§ **Your goal**
Nothing outside the range below should be printed. Output exactly the lines from the line with "Figure 1. Effect" to the line with "Figure 1. Antioxidant", both included.

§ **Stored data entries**
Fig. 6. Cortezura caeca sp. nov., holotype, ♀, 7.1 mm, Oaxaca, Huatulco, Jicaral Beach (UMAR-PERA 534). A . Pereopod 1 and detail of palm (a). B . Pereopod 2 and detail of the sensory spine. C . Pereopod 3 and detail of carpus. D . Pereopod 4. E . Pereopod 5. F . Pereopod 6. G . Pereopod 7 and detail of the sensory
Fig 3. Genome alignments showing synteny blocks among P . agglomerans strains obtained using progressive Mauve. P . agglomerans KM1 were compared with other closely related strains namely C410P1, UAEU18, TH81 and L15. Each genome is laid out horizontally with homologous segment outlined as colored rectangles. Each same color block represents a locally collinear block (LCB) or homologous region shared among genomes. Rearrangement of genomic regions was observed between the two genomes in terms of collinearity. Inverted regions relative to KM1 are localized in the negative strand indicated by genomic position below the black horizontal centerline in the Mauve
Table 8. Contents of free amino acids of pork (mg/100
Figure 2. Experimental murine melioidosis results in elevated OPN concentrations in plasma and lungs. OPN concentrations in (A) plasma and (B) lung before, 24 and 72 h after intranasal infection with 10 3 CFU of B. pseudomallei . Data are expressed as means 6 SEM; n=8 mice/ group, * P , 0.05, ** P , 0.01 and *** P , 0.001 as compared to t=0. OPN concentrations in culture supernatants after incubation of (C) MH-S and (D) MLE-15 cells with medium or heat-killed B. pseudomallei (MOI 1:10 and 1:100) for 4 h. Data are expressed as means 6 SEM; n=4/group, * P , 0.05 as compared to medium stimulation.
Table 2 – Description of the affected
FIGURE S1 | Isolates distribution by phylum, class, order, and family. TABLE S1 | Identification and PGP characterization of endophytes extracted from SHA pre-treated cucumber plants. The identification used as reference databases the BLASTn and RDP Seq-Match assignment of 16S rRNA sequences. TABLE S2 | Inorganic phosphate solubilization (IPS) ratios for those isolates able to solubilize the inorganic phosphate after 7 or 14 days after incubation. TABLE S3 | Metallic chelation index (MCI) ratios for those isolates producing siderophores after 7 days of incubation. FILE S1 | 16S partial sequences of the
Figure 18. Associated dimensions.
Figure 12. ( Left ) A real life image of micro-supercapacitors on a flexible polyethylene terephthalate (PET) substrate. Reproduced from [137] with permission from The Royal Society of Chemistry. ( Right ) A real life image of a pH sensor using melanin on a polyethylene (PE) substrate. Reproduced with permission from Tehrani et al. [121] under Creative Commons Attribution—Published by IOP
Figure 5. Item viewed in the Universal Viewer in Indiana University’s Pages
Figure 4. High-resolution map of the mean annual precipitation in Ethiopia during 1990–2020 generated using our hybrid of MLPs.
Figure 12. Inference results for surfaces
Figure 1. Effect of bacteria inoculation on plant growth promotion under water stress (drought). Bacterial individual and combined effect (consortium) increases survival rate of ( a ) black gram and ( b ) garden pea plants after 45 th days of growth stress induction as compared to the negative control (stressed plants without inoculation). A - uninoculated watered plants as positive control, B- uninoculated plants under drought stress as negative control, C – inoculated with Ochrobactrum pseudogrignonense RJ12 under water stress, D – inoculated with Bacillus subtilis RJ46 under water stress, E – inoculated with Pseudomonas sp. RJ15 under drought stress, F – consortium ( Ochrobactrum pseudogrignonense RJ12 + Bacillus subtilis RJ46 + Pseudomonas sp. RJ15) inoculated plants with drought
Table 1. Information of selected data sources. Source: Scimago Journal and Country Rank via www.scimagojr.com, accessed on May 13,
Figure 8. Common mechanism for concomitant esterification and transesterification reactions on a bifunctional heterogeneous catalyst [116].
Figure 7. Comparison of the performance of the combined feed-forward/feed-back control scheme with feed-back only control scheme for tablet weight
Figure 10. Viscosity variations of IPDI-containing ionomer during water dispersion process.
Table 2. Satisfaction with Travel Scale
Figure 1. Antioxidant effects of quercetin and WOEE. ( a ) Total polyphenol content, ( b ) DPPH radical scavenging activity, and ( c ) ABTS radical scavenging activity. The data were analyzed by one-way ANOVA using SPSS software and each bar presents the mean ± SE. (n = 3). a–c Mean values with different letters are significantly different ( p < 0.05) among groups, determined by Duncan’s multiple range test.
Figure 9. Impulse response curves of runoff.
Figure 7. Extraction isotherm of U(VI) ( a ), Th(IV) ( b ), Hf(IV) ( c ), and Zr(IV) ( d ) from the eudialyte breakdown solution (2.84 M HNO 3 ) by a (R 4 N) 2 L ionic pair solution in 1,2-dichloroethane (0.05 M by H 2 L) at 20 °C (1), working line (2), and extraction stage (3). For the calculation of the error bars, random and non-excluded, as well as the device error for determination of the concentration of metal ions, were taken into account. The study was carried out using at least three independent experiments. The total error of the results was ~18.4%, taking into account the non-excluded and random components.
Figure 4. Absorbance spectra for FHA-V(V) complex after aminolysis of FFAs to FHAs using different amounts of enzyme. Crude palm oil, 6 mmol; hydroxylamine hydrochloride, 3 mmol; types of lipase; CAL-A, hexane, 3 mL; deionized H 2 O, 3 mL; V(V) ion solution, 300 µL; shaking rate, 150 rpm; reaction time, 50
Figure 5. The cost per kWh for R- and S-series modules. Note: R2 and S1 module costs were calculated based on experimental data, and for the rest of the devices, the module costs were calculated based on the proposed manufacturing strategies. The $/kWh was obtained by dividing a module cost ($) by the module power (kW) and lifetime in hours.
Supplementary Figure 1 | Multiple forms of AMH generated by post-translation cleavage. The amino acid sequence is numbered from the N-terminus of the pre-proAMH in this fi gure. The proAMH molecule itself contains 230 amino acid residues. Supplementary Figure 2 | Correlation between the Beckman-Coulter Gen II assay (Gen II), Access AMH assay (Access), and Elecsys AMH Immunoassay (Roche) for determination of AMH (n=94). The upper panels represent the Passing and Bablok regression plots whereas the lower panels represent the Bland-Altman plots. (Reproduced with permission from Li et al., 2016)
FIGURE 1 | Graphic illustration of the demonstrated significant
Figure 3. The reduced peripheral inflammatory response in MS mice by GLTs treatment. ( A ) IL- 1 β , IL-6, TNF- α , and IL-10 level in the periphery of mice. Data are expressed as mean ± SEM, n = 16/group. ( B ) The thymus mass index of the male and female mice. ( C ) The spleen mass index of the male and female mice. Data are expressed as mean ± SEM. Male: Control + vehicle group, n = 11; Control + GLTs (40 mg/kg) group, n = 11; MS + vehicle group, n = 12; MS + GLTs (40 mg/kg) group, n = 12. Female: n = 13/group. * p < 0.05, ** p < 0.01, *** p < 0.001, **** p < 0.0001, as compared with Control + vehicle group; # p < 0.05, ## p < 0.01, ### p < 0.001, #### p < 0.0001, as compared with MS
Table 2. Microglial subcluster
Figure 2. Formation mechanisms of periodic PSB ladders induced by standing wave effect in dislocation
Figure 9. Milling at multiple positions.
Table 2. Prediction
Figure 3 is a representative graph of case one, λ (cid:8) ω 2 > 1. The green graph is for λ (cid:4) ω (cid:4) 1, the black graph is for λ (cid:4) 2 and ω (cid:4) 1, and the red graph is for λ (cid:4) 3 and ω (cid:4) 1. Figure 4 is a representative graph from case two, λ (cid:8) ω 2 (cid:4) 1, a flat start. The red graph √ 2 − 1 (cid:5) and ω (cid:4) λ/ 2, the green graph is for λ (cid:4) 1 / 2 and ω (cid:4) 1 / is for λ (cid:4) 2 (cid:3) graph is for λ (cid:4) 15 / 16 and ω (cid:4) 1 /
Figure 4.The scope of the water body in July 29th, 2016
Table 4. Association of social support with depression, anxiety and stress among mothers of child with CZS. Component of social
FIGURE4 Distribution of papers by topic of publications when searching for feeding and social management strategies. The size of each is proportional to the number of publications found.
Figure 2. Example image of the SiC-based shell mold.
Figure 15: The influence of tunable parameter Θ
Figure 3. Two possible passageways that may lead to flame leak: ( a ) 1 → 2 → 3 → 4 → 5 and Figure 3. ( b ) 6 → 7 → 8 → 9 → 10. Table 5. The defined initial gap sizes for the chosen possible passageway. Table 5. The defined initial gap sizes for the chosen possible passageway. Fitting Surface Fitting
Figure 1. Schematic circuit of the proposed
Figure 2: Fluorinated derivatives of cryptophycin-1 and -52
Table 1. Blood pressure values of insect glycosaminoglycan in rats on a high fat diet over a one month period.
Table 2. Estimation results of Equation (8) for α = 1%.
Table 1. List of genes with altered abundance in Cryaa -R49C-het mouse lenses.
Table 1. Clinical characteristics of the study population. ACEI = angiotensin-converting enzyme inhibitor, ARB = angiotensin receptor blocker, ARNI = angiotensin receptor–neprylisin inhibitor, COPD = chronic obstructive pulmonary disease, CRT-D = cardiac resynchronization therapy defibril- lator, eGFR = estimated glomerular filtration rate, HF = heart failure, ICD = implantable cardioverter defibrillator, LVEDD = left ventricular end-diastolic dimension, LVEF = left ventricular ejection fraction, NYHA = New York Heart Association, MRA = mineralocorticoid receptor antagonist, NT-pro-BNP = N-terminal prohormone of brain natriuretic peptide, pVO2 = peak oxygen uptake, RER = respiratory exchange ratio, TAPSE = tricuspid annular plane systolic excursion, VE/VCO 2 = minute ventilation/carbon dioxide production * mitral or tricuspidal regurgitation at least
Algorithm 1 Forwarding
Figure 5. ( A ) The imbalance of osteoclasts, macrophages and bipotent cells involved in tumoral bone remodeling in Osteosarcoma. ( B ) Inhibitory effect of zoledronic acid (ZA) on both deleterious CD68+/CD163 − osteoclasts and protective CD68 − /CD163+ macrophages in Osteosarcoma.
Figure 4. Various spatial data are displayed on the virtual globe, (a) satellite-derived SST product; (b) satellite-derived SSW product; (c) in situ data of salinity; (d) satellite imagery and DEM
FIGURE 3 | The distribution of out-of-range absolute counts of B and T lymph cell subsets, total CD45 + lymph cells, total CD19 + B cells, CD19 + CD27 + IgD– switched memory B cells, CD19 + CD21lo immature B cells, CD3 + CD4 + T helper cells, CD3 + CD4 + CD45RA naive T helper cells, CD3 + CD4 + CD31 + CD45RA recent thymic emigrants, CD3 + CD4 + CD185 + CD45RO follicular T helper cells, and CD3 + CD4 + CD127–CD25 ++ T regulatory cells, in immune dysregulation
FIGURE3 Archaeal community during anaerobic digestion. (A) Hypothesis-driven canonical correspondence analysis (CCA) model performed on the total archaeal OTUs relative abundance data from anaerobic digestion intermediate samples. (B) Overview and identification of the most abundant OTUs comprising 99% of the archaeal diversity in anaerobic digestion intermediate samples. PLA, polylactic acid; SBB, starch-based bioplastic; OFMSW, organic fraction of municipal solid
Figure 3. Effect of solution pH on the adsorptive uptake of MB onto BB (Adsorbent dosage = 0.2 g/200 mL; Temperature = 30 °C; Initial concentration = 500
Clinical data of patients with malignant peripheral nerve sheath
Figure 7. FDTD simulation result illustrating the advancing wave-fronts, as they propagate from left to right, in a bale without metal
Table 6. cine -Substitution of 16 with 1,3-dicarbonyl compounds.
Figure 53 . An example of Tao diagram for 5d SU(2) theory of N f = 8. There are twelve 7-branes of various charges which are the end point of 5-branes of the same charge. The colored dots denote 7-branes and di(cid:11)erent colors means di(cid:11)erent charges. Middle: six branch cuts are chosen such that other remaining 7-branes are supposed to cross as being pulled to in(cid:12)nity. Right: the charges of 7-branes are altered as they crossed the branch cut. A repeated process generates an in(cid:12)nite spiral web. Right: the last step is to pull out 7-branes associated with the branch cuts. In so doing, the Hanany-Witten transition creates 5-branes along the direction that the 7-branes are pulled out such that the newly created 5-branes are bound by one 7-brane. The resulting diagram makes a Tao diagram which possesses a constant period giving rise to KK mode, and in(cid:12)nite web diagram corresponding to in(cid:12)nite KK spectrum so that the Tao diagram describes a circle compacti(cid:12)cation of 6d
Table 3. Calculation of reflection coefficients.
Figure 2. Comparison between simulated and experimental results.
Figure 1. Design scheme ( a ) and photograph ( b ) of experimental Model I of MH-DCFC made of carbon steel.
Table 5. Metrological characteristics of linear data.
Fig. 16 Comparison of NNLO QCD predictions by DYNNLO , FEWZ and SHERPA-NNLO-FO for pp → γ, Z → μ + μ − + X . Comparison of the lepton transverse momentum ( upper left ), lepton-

§ **Answer box**
Figure 1. Effect of bacteria inoculation on plant growth promotion under water stress (drought). Bacterial individual and combined effect (consortium) increases survival rate of ( a ) black gram and ( b ) garden pea plants after 45 th days of growth stress induction as compared to the negative control (stressed plants without inoculation). A - uninoculated watered plants as positive control, B- uninoculated plants under drought stress as negative control, C – inoculated with Ochrobactrum pseudogrignonense RJ12 under water stress, D – inoculated with Bacillus subtilis RJ46 under water stress, E – inoculated with Pseudomonas sp. RJ15 under drought stress, F – consortium ( Ochrobactrum pseudogrignonense RJ12 + Bacillus subtilis RJ46 + Pseudomonas sp. RJ15) inoculated plants with drought
Table 1. Information of selected data sources. Source: Scimago Journal and Country Rank via www.scimagojr.com, accessed on May 13,
Figure 8. Common mechanism for concomitant esterification and transesterification reactions on a bifunctional heterogeneous catalyst [116].
Figure 7. Comparison of the performance of the combined feed-forward/feed-back control scheme with feed-back only control scheme for tablet weight
Figure 10. Viscosity variations of IPDI-containing ionomer during water dispersion process.
Table 2. Satisfaction with Travel Scale
Figure 1. Antioxidant effects of quercetin and WOEE. ( a ) Total polyphenol content, ( b ) DPPH radical scavenging activity, and ( c ) ABTS radical scavenging activity. The data were analyzed by one-way ANOVA using SPSS software and each bar presents the mean ± SE. (n = 3). a–c Mean values with different letters are significantly different ( p < 0.05) among groups, determined by Duncan’s multiple range test.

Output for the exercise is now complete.